Your instructions. Extract all the text from the data below, keeping every line word for word and in its original order. Leave the pictures out of your answer.

Record extracts.
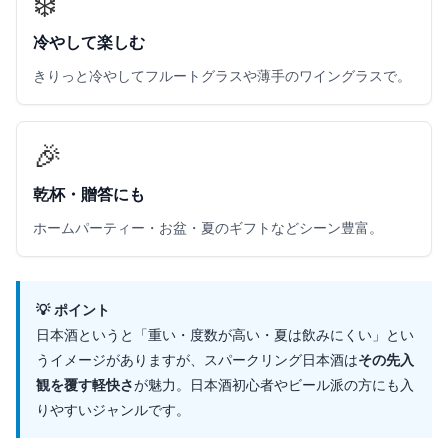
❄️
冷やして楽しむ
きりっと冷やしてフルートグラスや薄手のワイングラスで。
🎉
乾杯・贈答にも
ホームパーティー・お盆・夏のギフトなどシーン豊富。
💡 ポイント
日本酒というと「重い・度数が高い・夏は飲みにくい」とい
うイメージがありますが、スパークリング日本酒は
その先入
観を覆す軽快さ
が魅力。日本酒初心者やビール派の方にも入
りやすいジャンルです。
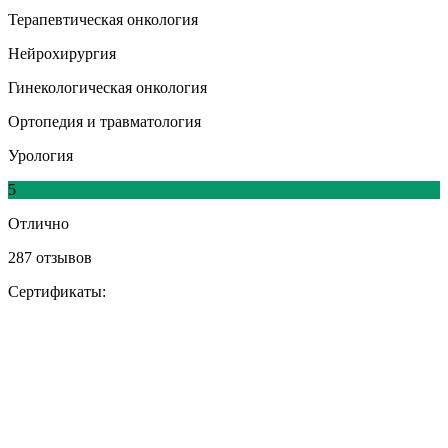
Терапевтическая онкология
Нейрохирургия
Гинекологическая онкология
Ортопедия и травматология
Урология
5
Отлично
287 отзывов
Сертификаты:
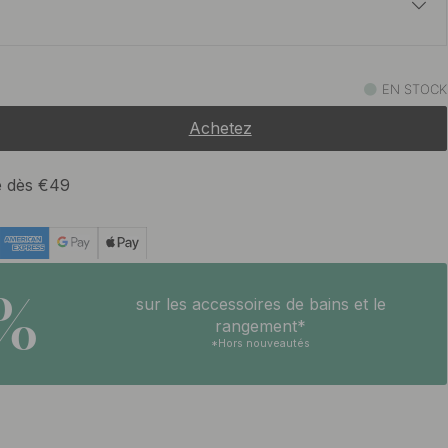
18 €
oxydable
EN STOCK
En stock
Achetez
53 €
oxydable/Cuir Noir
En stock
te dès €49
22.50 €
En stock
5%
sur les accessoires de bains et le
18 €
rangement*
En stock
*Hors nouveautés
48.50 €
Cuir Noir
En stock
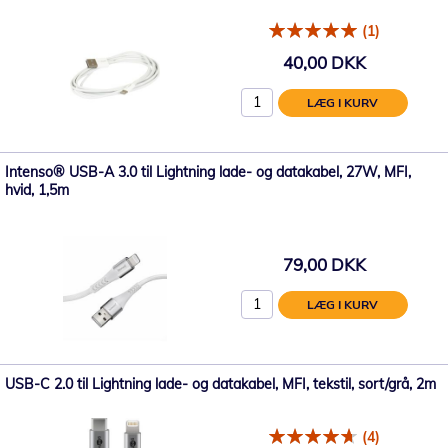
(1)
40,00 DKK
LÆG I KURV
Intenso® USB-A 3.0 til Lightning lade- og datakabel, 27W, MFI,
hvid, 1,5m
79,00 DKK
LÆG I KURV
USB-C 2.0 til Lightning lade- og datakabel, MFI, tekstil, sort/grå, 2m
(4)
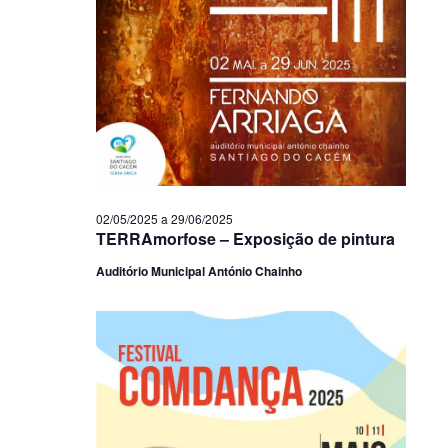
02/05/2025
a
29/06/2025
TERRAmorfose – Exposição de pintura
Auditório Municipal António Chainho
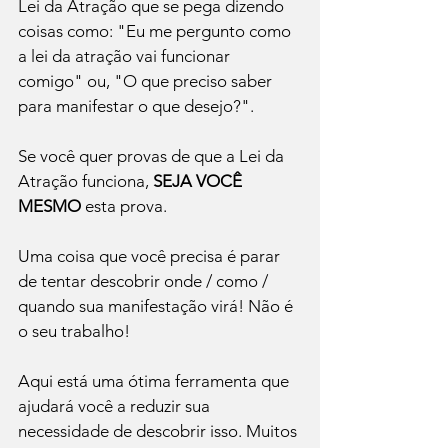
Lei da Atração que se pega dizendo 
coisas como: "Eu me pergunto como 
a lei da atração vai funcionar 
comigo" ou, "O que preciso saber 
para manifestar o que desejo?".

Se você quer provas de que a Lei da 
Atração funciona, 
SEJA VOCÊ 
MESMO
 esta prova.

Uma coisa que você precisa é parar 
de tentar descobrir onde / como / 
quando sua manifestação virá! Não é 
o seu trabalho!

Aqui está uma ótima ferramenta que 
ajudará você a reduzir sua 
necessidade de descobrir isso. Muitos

Worked solution.
❄️
冷やして楽しむ
きりっと冷やしてフルートグラスや薄手のワイングラスで。
🎉
乾杯・贈答にも
ホームパーティー・お盆・夏のギフトなどシーン豊富。
💡 ポイント
日本酒というと「重い・度数が高い・夏は飲みにくい」とい
うイメージがありますが、スパークリング日本酒は
その先入
観を覆す軽快さ
が魅力。日本酒初心者やビール派の方にも入
りやすいジャンルです。
Терапевтическая онкология
Нейрохирургия
Гинекологическая онкология
Ортопедия и травматология
Урология
5
Отлично
287 отзывов
Сертификаты:
18 €
oxydable
EN STOCK
En stock
Achetez
53 €
oxydable/Cuir Noir
En stock
te dès €49
22.50 €
En stock
5%
sur les accessoires de bains et le
18 €
rangement*
En stock
*Hors nouveautés
48.50 €
Cuir Noir
En stock
(1)
40,00 DKK
LÆG I KURV
Intenso® USB-A 3.0 til Lightning lade- og datakabel, 27W, MFI,
hvid, 1,5m
79,00 DKK
LÆG I KURV
USB-C 2.0 til Lightning lade- og datakabel, MFI, tekstil, sort/grå, 2m
(4)
02/05/2025
a
29/06/2025
TERRAmorfose – Exposição de pintura
Auditório Municipal António Chainho
Lei da Atração que se pega dizendo 
coisas como: "Eu me pergunto como 
a lei da atração vai funcionar 
comigo" ou, "O que preciso saber 
para manifestar o que desejo?".

Se você quer provas de que a Lei da 
Atração funciona, 
SEJA VOCÊ 
MESMO
 esta prova.

Uma coisa que você precisa é parar 
de tentar descobrir onde / como / 
quando sua manifestação virá! Não é 
o seu trabalho!

Aqui está uma ótima ferramenta que 
ajudará você a reduzir sua 
necessidade de descobrir isso. Muitos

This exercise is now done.